4.1 Dummy Variables

As we saw in the previous chapter, categorical variables are characteristics or qualities observed on individuals. An example of a categorical variable is Sex with possible values male and female. Most of the time, categorical variables will be codified in a non-numeric way, usually as strings or character values. However, it is not unusual to find numeric codes such as “female” = 1, and “male” = 2.

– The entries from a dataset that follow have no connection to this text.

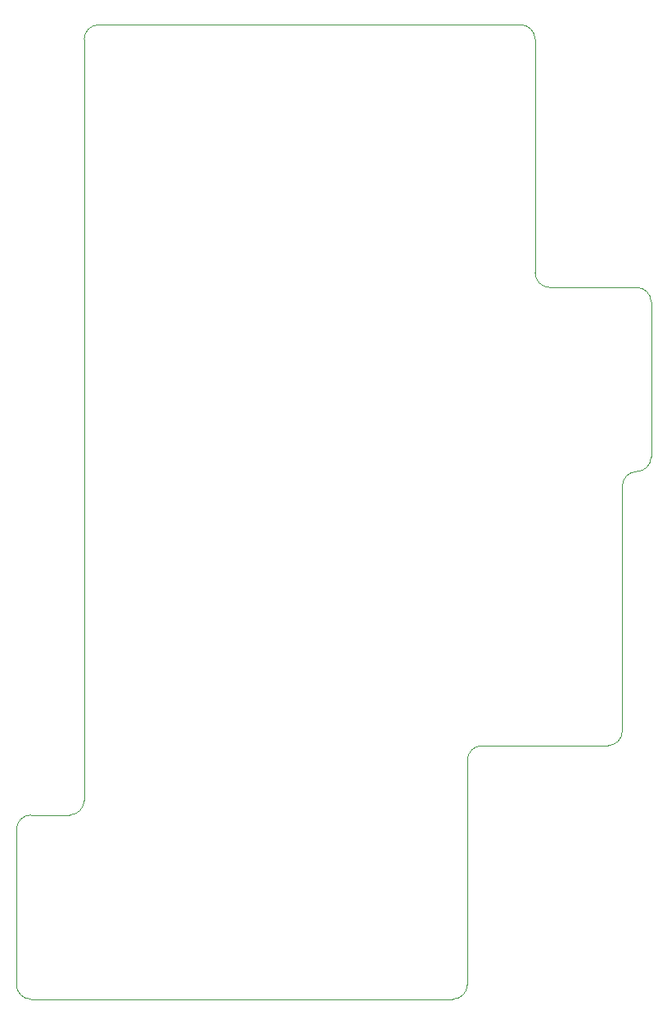
<source format=gbr>
%TF.GenerationSoftware,KiCad,Pcbnew,(6.0.7)*%
%TF.CreationDate,2023-01-05T19:35:34-06:00*%
%TF.ProjectId,OpenRectangle,4f70656e-5265-4637-9461-6e676c652e6b,rev?*%
%TF.SameCoordinates,Original*%
%TF.FileFunction,Profile,NP*%
%FSLAX46Y46*%
G04 Gerber Fmt 4.6, Leading zero omitted, Abs format (unit mm)*
G04 Created by KiCad (PCBNEW (6.0.7)) date 2023-01-05 19:35:34*
%MOMM*%
%LPD*%
G01*
G04 APERTURE LIST*
%TA.AperFunction,Profile*%
%ADD10C,0.100000*%
%TD*%
G04 APERTURE END LIST*
D10*
X266228835Y-71831303D02*
G75*
G03*
X264758834Y-73341260I40499J-1509957D01*
G01*
X255738834Y-27131260D02*
G75*
G03*
X254228834Y-25621260I-1510000J0D01*
G01*
X266228834Y-71831260D02*
G75*
G03*
X267738834Y-70321260I0J1510000D01*
G01*
X254228834Y-25621260D02*
X210588834Y-25621260D01*
X263248047Y-100183938D02*
X250248834Y-100184260D01*
X264758834Y-81141260D02*
X264758834Y-98671260D01*
X209078834Y-27131260D02*
X209078835Y-105843529D01*
X267738834Y-54291260D02*
X267738834Y-70321260D01*
X207568835Y-107353561D02*
G75*
G03*
X209078835Y-105843529I-1J1510001D01*
G01*
X255738834Y-27131260D02*
X255738834Y-51271260D01*
X250248834Y-100184293D02*
G75*
G03*
X248728834Y-101694260I-10000J-1509967D01*
G01*
X247218834Y-126401260D02*
X203578834Y-126401260D01*
X264758834Y-81141260D02*
X264758834Y-73341260D01*
X255738834Y-51271260D02*
G75*
G03*
X257248834Y-52781260I1510000J0D01*
G01*
X257248834Y-52781260D02*
X266228834Y-52781260D01*
X247218834Y-126401260D02*
G75*
G03*
X248728834Y-124891260I0J1510000D01*
G01*
X267738834Y-54291260D02*
G75*
G03*
X266228834Y-52781260I-1510000J0D01*
G01*
X248728834Y-124891260D02*
X248728834Y-101694260D01*
X263248047Y-100183959D02*
G75*
G03*
X264758834Y-98671260I-1913J1512699D01*
G01*
X210588834Y-25621260D02*
G75*
G03*
X209078834Y-27131260I0J-1510000D01*
G01*
X202068834Y-124891260D02*
G75*
G03*
X203578834Y-126401260I1510000J0D01*
G01*
X203581334Y-107351260D02*
G75*
G03*
X202071334Y-108861260I0J-1510000D01*
G01*
X203581334Y-107351260D02*
X207568835Y-107353529D01*
X202068834Y-124891260D02*
X202071334Y-108861260D01*
M02*

</source>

More often than not, it is convenient to code categorical variables as dummy variables, that is, decompose a categorical variable into one or more indicator variables that take on the values 0 or 1. For example, suppose that Sex has two values male and female. This variable can be coded as two dummy variables which have values [1 0 0] for female, [0 1 1] for male:

\[ \left[\begin{array}{c} female \\ male \\ male \\ \end{array}\right] = \left[\begin{array}{cc} 1 & 0 \\ 0 & 1 \\ 0 & 1 \\ \end{array}\right] \]

For some statistical learning methods such as regression analysis—due to a technical reason—only one of these two dummies can be used. This means that you would drop one of the dummy columns:

\[ \left[\begin{array}{c} female \\ male \\ male \\ \end{array}\right] = \left[\begin{array}{c} 1 \\ 0 \\ 0 \\ \end{array}\right] \]

The resulting one dummy variable is interpreted as the difference of female and male, keeping female as the reference value.